O Conde de Lucanor de D. João Manuel, algumas das ficções do Gesta Romanorum, o Decameron de Boccacio, os Contos de Cantorbery, resentem-se bastante do livro do judeu convertido da Huesca.

Uma creação do genio celtico e germanico é o mundo feérico; elaborada lentamente na phantasia popular, animada n'esses typos de Melusina, Morgane e Urgante, dos trovadores da Edade média, cantada depois nos galanteios de Boiardo e Ariosto, Spencer e Shakespeare, tornou-se o divertimento infantil dos Contes bleus, os contos de fadas, colligidos nas Notte piacevoli de Straparole, publicadas no seculo XVI, e no Pentamerone de Giambattista Basile em 1637.

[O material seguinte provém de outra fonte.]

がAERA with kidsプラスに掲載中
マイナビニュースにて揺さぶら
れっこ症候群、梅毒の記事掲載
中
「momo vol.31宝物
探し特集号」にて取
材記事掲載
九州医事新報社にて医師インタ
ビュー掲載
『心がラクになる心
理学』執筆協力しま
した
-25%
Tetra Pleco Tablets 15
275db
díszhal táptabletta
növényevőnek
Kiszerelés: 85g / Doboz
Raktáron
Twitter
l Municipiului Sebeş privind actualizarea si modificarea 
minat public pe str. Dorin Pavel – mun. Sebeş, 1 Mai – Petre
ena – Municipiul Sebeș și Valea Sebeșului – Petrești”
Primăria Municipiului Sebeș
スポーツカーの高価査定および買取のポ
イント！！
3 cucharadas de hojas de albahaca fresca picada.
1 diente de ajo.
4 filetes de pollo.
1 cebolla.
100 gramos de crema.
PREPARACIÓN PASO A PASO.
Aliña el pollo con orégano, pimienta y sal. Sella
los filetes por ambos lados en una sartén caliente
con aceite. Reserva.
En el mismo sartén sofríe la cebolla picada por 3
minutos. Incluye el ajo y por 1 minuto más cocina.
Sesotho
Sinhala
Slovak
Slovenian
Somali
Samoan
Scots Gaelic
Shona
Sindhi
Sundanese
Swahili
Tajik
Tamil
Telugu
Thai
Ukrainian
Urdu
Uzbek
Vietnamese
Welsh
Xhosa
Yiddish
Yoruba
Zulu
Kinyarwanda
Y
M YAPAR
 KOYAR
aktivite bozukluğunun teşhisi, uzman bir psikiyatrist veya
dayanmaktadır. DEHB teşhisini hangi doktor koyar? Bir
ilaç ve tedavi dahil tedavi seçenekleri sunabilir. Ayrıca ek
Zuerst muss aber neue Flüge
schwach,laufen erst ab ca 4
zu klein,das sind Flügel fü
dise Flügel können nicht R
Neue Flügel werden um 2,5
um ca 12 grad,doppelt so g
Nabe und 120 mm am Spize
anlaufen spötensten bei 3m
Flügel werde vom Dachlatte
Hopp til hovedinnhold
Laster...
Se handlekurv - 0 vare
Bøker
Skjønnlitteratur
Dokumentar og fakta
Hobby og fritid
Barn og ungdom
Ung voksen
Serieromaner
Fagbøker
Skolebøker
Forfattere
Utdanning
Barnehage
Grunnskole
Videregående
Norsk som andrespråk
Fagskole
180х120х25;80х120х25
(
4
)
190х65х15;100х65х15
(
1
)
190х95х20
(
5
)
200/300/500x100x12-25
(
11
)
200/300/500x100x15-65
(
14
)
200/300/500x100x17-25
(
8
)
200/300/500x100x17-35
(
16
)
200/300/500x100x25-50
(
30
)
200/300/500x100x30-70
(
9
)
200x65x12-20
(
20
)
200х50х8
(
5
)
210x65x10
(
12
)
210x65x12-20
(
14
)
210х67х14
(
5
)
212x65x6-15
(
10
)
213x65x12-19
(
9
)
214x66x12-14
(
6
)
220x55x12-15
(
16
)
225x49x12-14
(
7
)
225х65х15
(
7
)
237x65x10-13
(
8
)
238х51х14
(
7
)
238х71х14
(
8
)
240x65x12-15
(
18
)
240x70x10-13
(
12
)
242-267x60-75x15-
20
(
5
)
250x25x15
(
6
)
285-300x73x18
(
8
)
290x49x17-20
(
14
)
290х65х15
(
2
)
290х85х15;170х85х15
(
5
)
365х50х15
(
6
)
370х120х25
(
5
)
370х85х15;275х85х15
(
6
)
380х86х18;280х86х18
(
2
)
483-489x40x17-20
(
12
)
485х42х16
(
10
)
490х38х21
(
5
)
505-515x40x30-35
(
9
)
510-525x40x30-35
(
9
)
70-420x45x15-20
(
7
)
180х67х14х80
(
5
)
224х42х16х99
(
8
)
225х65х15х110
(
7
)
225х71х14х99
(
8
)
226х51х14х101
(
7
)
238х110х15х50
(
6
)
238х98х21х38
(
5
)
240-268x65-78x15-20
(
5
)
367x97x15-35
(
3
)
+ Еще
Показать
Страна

O conto é a fórma litteraria da lenda. Boccacio no Decameron, n'aquellas transições instantaneas do ridiculo ao pathetico, revela uma face profunda da historia, o estado dos espiritos na terrivel peste de 1358. A imaginação era tão perigosa como o contagio; a distracção calculada, o prazer egoista dos jardins de Pampinea, a indifferença, o scepticismo que se desenvolve nas grandes calamidades, só podiam suspendel-a na exageração do terror. Nos contos da Edade média ha uma mistura de devoção e desenvoltura; no Heptameron da rainha de Navarra, as aventuras cavalleirosas, as intrigas de amor, os padres e monges seduzindo as noviças, entretecem-se com reflexões moraes, e de quelque léçon de la sainte Ecriture. É a mesma antithese fatal que parodia a exaltação religiosa nos ritos grotescos da egreja. A Edade média retratou-se em todas as suas creações, mesmo nos fabliaux e no conto.

O conto é a passagem do fabulario para a linguagem da prosa, ingenua, rude, de uma franqueza maliciosa muitas vezes, e desenvolta. O conto era uma situação inventada para aproveitar um dito feliz, um repente engenhoso dos serões das côrtes e dos castellos; nasceu d'aquelle genio primitivo, com que Froissart narrava a historia.

Demogeot, na sua Historia da Litteratura franceza, considera os contos do seculo XVI como alheios ao desenvolvimento{213} intellectual; é uma affirmação menos verdadeira por absoluta. A actividade d'este periodo, a fecundidade e originalidade verdadeiramente cahoticas reproduzem-se em Rabelais, o creador de Gargantua e Pantagruel.